Exercise objective:
Below are entries; work out how many of their lines include the string "functionality", and reply with the number only.

Dataset excerpts:
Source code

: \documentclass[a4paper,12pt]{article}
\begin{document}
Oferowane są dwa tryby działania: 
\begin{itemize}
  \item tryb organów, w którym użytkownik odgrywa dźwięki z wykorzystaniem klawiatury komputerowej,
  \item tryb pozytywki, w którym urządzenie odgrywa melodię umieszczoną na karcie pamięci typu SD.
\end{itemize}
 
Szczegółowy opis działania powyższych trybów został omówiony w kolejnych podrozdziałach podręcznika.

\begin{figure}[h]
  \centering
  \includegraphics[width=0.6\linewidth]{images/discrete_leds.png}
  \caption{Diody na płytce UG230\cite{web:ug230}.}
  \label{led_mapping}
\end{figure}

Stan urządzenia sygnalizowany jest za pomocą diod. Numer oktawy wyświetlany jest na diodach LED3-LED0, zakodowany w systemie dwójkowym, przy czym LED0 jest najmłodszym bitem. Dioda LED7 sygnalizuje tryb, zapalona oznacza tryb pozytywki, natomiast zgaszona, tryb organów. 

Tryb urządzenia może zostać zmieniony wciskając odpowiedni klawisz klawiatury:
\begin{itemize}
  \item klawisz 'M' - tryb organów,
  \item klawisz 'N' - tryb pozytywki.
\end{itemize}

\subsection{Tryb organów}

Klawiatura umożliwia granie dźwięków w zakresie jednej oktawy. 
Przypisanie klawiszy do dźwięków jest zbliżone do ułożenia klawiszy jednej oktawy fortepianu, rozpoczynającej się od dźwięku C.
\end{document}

--

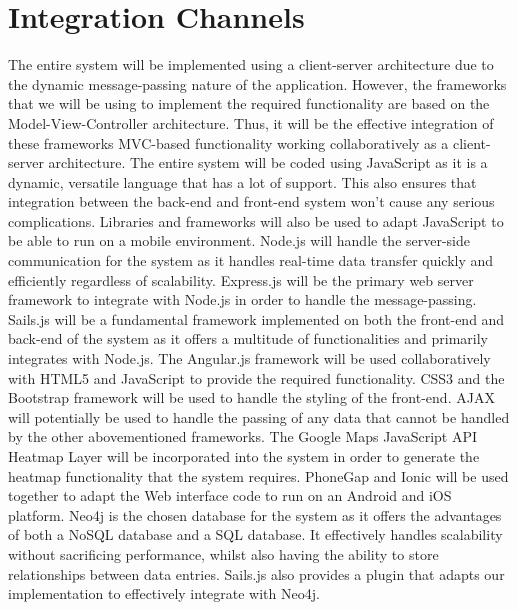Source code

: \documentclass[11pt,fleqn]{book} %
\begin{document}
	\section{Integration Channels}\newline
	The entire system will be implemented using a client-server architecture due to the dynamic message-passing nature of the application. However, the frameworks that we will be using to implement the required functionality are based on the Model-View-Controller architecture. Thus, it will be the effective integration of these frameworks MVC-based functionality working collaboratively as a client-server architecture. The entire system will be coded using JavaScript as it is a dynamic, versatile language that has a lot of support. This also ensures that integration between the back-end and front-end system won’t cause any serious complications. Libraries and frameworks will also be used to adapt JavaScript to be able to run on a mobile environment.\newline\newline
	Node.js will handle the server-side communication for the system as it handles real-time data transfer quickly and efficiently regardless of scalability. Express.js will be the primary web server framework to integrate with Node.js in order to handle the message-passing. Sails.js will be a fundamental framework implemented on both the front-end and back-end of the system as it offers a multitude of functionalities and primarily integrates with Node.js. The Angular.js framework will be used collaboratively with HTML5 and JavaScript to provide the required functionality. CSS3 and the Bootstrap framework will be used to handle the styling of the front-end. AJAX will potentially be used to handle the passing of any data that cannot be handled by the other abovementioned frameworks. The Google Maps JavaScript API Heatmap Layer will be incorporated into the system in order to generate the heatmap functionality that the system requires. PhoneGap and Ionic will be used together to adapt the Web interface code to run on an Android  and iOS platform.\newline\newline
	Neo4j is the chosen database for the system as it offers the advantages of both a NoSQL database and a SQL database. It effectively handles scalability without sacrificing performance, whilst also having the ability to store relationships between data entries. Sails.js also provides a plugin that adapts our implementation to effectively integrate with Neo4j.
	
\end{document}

Answer to this problem:
2